It would work exactly how it does now. When a player performs an action (shovels a hole, shoots a magic wall, opens a door, etc.) it notifies the server. The server determines if the action is permitted, then notifies the player (and any surrounding players/creatures if needed). You can edit the map in the client's memory right now, make it think there's a hole where there isn't, but you can't go down that hole because the server knows there isn't a hole there. How is that any different?
Yes, but just because they can see these areas doesn't mean they can figure out how to access them. The map that is distributed with the client doesn't have to contain the same information that the master map on the server does. The client map doesn't have to store whether this tile is pickable, or that this lever controls that object, or where a teleport goes to. Besides, the map data from the 7.72 server files are public now, and map trackers have been around for quite some time. CipSoft's map isn't a surprise anymore.

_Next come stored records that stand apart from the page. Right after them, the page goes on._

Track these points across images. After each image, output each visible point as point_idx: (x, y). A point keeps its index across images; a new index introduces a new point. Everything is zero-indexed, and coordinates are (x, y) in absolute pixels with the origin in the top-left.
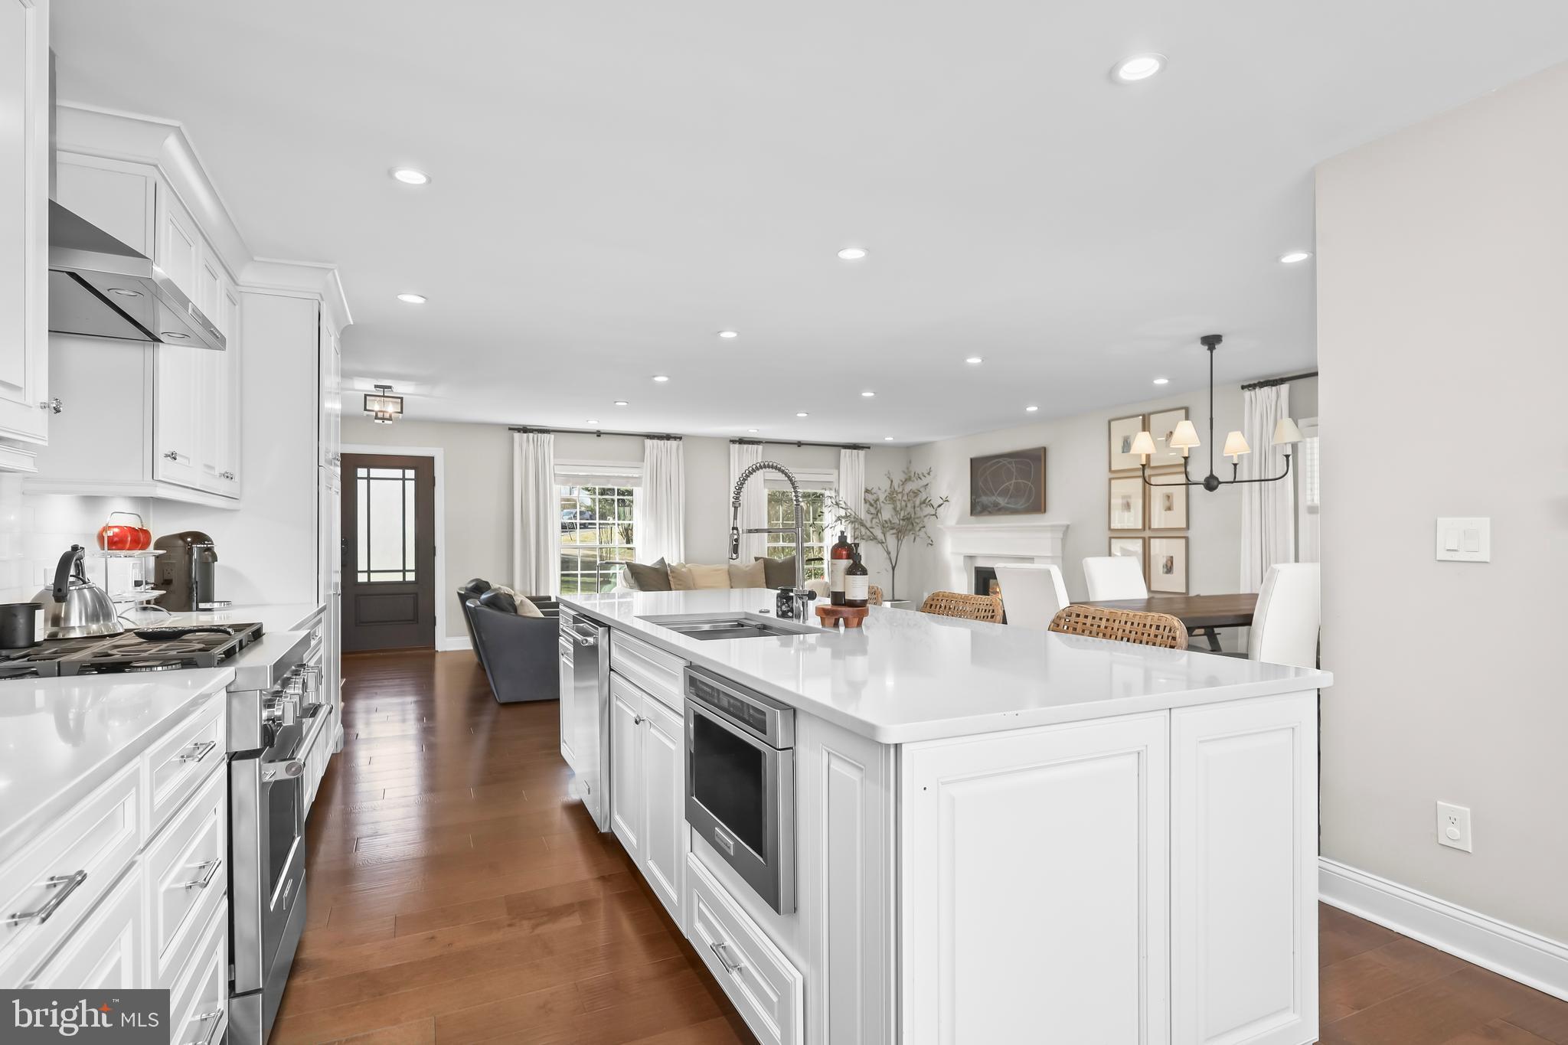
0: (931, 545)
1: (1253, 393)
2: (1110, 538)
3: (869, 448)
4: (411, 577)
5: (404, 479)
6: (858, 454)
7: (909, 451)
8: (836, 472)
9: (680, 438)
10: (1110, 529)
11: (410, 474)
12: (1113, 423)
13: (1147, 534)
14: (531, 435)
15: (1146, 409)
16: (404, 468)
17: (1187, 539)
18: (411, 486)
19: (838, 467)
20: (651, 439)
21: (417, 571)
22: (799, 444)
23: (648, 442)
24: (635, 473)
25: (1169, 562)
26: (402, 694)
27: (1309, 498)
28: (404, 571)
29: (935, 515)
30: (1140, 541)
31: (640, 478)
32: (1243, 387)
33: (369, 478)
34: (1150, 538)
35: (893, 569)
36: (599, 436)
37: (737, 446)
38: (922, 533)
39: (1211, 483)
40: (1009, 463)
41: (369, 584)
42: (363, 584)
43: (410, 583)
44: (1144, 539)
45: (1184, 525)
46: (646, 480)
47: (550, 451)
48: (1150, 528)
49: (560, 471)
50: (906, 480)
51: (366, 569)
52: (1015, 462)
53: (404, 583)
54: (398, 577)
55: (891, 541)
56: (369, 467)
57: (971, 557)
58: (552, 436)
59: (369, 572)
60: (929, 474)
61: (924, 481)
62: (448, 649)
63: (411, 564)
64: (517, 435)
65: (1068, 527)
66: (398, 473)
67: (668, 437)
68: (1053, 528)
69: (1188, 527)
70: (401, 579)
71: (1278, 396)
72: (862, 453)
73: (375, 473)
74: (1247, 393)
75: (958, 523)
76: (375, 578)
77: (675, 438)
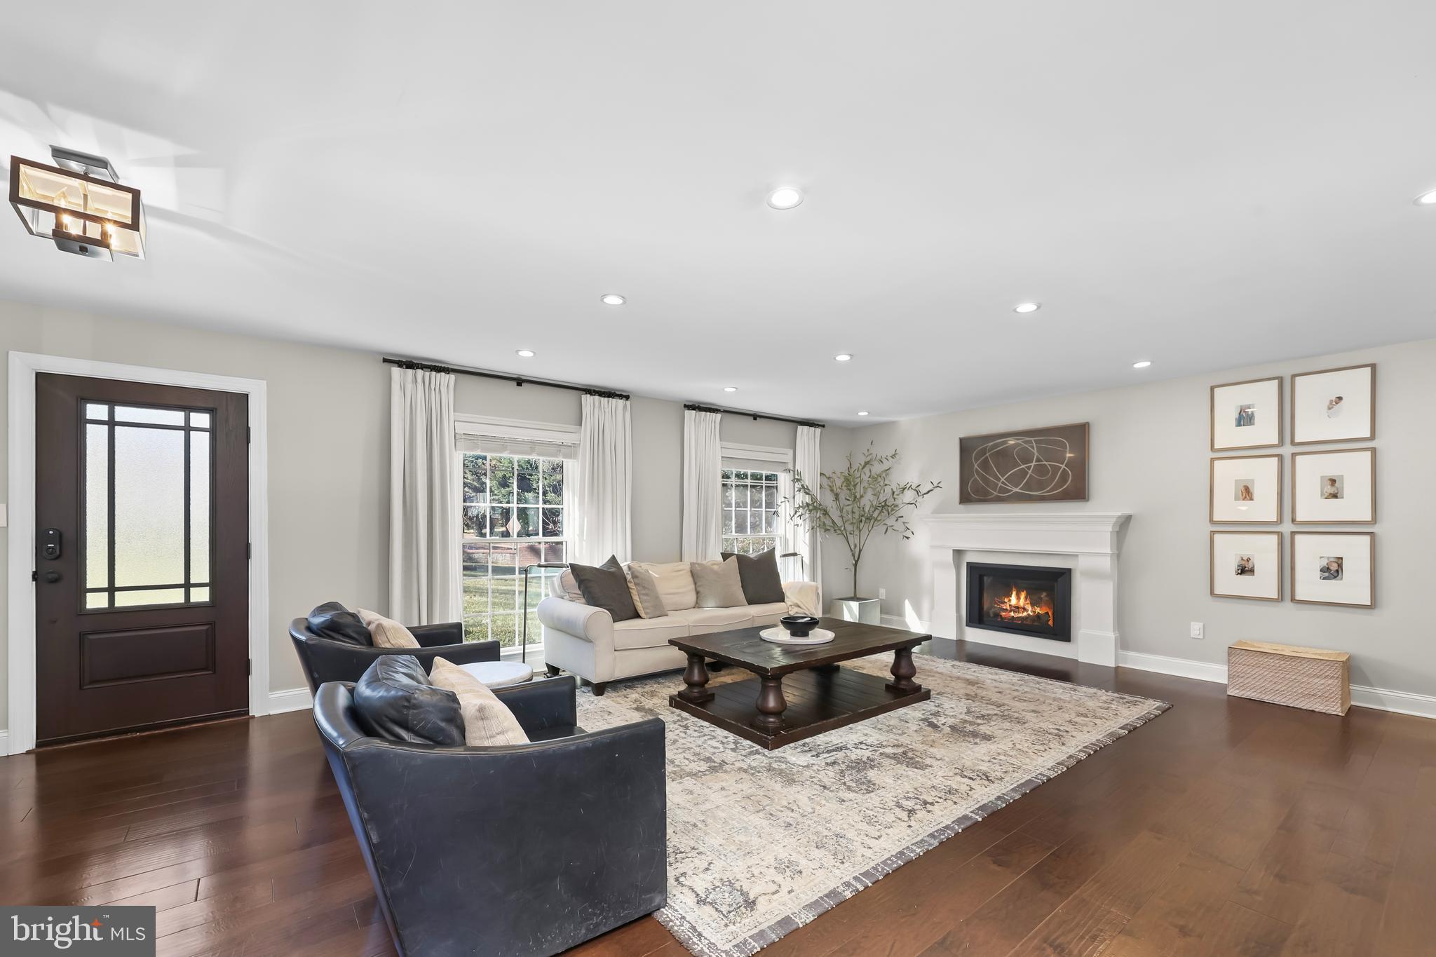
3: (824, 426)
4: (201, 595)
5: (187, 429)
8: (792, 451)
9: (627, 397)
10: (1214, 522)
11: (201, 419)
12: (1216, 390)
14: (420, 372)
15: (1286, 372)
16: (188, 409)
18: (201, 443)
19: (794, 447)
20: (591, 394)
21: (213, 584)
22: (755, 416)
23: (587, 400)
24: (568, 439)
25: (1334, 565)
26: (181, 836)
28: (187, 586)
29: (914, 504)
31: (574, 446)
33: (112, 423)
35: (856, 563)
36: (519, 384)
37: (693, 413)
38: (898, 524)
40: (1026, 442)
41: (112, 611)
42: (98, 612)
43: (200, 606)
44: (1280, 534)
45: (1367, 518)
46: (585, 451)
47: (448, 398)
48: (1293, 520)
49: (462, 428)
50: (866, 463)
51: (106, 585)
52: (1035, 440)
53: (188, 606)
54: (177, 597)
56: (112, 403)
57: (958, 553)
58: (452, 377)
59: (112, 589)
60: (893, 457)
62: (272, 713)
63: (201, 572)
64: (396, 371)
65: (1129, 518)
66: (177, 417)
67: (609, 394)
68: (1108, 519)
70: (181, 600)
72: (818, 430)
73: (122, 413)
76: (123, 600)
77: (621, 396)
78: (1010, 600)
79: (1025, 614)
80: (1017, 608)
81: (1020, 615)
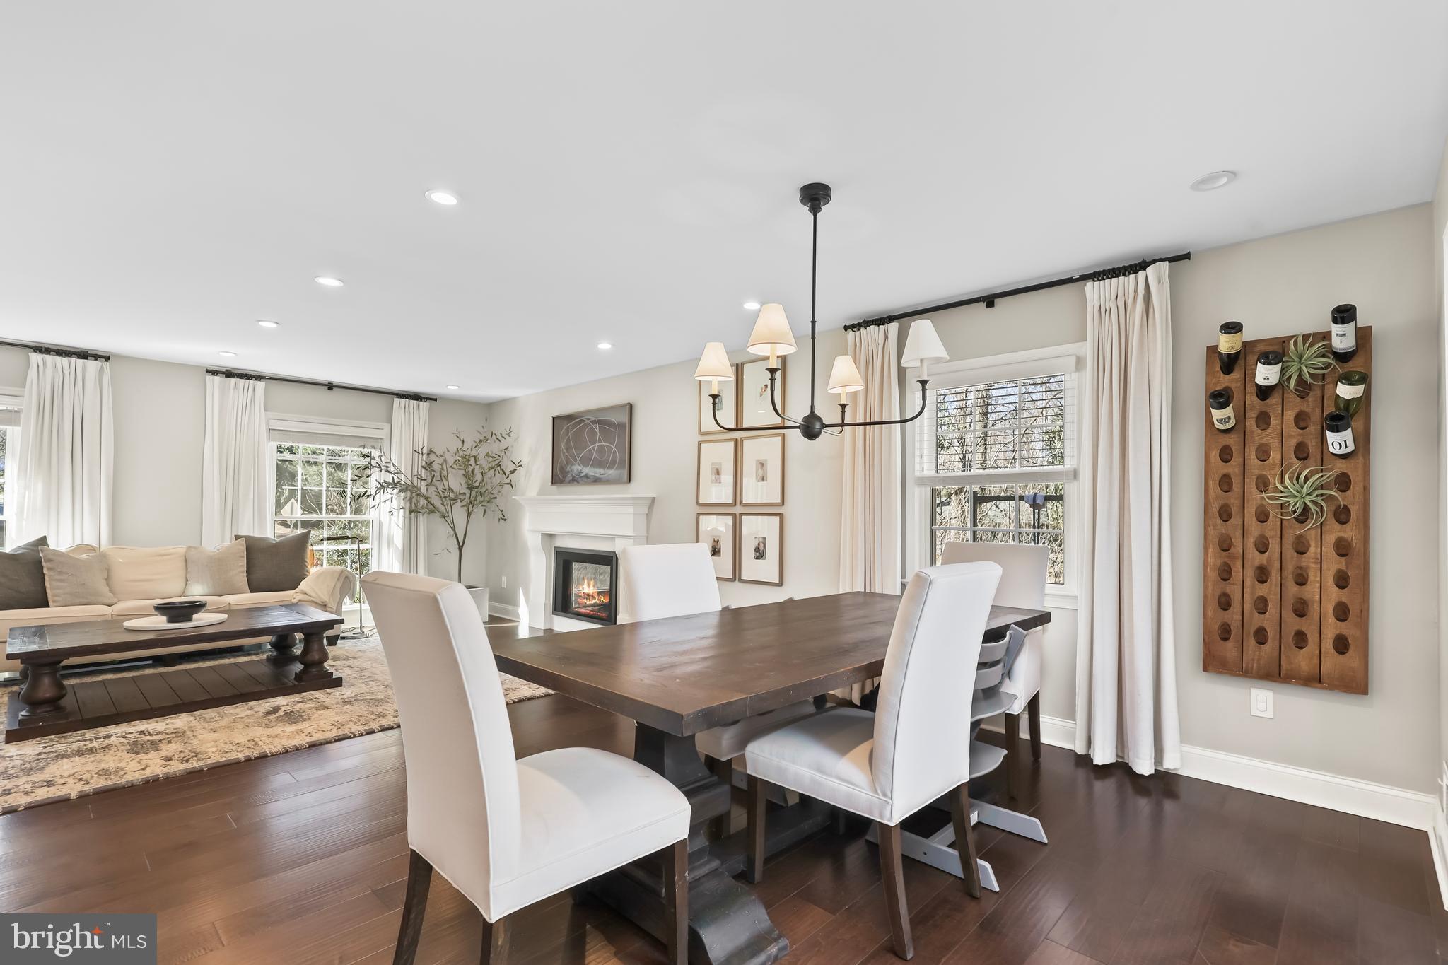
0: (504, 520)
1: (857, 333)
2: (699, 514)
3: (436, 400)
6: (418, 406)
7: (489, 409)
8: (387, 427)
9: (107, 358)
10: (698, 503)
13: (738, 510)
17: (781, 516)
19: (390, 420)
20: (42, 352)
22: (331, 387)
24: (9, 404)
25: (762, 545)
27: (918, 467)
29: (510, 484)
30: (730, 520)
32: (846, 328)
34: (741, 514)
35: (460, 549)
37: (218, 379)
38: (493, 506)
39: (811, 428)
40: (593, 422)
44: (734, 515)
45: (778, 500)
46: (29, 415)
48: (741, 502)
50: (481, 441)
52: (598, 420)
55: (459, 513)
57: (551, 536)
60: (508, 435)
61: (504, 444)
65: (654, 499)
68: (635, 501)
69: (783, 503)
71: (886, 337)
72: (424, 405)
74: (850, 334)
75: (540, 494)
77: (96, 357)
78: (583, 588)
79: (594, 601)
80: (588, 595)
81: (591, 602)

Have you ever done any type of programming before? Loading the entire map is terrible programming. CipSoft doesn't load the whole sprite file, they open it and load information as needed. Why wouldn't they do the same thing with the map? How do you think games like World of Warcraft work that have the map files locally? Do you actually think they load the whole map file? In case you don't know, the answer is no. No, they do not because that would be terrible and inefficient programming, and probably not even possible with the size of their map.
I have seen login packets from CipSoft's game servers contain almost 10,000 bytes of data (mostly depending on what's on screen where you log in). That's quite a bit of data, and the client has to parse all of it. 16 tiles? Actually, it's 18. Yes, it's hard to believe, but if you look at a map packet, they send up to 18 tiles per x-axis, and 14 per y-axis. Also, it doesn't just send data about the floor you're on. If you're on the ground floor or higher, it sends data for the ground floor all the way up to the top floor (8 floors of data; floors 0-7). If you're underground it sends data for the two floors below you, your floor, and the two floors above you. Sure, it could be as little as 18 tiles, but it could be as many as 144 tiles. Each item contains as little as 3 bytes (id [2 bytes] and mark [1 byte]), or up to 5 bytes (id, mark, count/data [1 byte], and animation phase [1 byte]). That means you're looking at anywhere from 54 bytes to 720 bytes for that one movement (assuming each tile contained only one item). Now let's imagine a full map packet: 18 tiles wide, by 14 tiles high, by 8 floors; that's 2016 tiles. If every tile contained just one item object, that would come out to 10,080 bytes of data.